Microsoft may have accidentally tipped users off to its plans to integrate banner ads into the Windows 11 File Explorer as part of a botched update.
The revelation was discovered by Twitter user Florian Beaubois, a Windows 11 user that also holds a Microsoft MVP certificate. In a tweet, Beaubois noted "Some people will go mad if Microsoft starts adding ads in explorer," and showed an image he captured of a banner ad appearing at the top of a File Explorer window.
The ad in question read "Write with confidence across documents, email, and the web with advanced writing suggestions from Microsoft Editor." It also included a "Learn more" button and an "X," presumably to dismiss it.
The tweet immediately earned considerable attention, like most discoveries of ads showing up in traditionally ad-free software do. Microsoft quickly responded to Beaubois' discovery, with senior program manager Brandon LeBlanc, telling The Verge "This was an experimental banner that was not intended to be published externally and was turned off."
As The Verge itself noted, LeBlanc's statement did not in any way preclude the possibility that the experimental banner will make a return in the future. This means it's entirely possible Windows 11's File Explorer might serve as a new venue for Microsoft advertising.

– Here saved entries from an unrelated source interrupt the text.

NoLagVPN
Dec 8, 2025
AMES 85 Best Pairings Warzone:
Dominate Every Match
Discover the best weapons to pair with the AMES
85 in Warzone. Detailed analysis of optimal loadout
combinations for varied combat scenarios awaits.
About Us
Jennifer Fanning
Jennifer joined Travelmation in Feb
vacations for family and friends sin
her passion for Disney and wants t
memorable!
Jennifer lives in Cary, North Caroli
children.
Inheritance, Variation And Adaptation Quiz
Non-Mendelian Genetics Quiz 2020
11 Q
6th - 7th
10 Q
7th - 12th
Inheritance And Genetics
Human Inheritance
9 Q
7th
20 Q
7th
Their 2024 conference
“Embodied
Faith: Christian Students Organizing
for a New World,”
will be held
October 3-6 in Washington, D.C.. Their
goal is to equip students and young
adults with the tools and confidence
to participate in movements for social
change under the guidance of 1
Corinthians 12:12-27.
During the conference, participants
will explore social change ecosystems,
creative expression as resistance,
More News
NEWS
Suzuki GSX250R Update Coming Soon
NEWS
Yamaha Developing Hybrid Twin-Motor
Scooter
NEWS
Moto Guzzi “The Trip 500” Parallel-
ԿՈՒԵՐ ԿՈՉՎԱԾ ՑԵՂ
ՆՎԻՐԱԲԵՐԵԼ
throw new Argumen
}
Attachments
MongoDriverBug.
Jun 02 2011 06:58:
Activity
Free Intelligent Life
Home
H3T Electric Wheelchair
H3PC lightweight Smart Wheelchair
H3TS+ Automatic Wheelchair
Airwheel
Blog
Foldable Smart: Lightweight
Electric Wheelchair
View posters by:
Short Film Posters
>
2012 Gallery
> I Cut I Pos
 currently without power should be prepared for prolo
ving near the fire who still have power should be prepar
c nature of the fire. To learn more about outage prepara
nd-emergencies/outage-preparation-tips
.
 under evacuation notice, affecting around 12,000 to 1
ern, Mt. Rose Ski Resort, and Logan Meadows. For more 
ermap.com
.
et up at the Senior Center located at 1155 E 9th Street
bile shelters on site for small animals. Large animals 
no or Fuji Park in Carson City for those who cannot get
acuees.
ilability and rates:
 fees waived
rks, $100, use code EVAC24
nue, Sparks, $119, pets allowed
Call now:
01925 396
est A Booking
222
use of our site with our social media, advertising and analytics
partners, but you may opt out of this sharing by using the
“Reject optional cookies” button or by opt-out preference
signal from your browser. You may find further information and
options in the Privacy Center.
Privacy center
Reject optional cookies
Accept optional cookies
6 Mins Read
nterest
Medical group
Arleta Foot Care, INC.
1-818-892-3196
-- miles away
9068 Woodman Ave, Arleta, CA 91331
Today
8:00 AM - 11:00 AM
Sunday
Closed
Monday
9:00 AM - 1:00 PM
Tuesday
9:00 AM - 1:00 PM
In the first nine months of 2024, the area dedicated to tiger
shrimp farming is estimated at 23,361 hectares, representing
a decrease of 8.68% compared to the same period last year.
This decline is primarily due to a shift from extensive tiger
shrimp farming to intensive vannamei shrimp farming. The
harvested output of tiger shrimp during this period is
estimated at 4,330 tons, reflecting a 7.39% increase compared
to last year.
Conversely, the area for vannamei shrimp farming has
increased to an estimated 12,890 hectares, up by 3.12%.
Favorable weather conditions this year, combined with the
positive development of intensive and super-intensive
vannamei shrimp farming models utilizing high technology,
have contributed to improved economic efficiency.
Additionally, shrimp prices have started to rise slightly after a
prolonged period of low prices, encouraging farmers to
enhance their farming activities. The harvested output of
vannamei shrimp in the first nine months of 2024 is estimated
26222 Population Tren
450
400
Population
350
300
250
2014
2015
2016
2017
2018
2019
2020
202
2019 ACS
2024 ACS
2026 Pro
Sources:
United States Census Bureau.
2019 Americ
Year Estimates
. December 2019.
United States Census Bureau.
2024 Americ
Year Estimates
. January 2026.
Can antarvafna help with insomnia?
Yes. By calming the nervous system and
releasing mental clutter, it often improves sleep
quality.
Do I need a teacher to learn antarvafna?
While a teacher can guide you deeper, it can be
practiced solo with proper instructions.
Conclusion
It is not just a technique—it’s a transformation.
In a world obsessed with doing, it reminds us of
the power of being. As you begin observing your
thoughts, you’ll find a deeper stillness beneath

If this does become the case, it won't exactly be unprecedented. Microsoft has run ads across multiple Windows generations in locations like the lock screen, start menu, taskbar, and even in Windows 10's own File Explorer. It must be said that most of these ad placements also earned considerable ire, despite generally being easy to close or dismiss.
Also: Windows 11 FAQ: Our upgrade guide and everything else you need to know
For most of its existence, Windows was exclusively paid software. Now that Microsoft has provided several generations of free, sequential upgrades for the operating system, it might not be surprising that it's exploring new methods of revenue generation that leverage the OS.
Windows 11 users will have to wait and see if the apparent backlash from this accidental discovery is enough to discourage Microsoft from moving forward with any plans to permanently bring banner ads to File Explorer.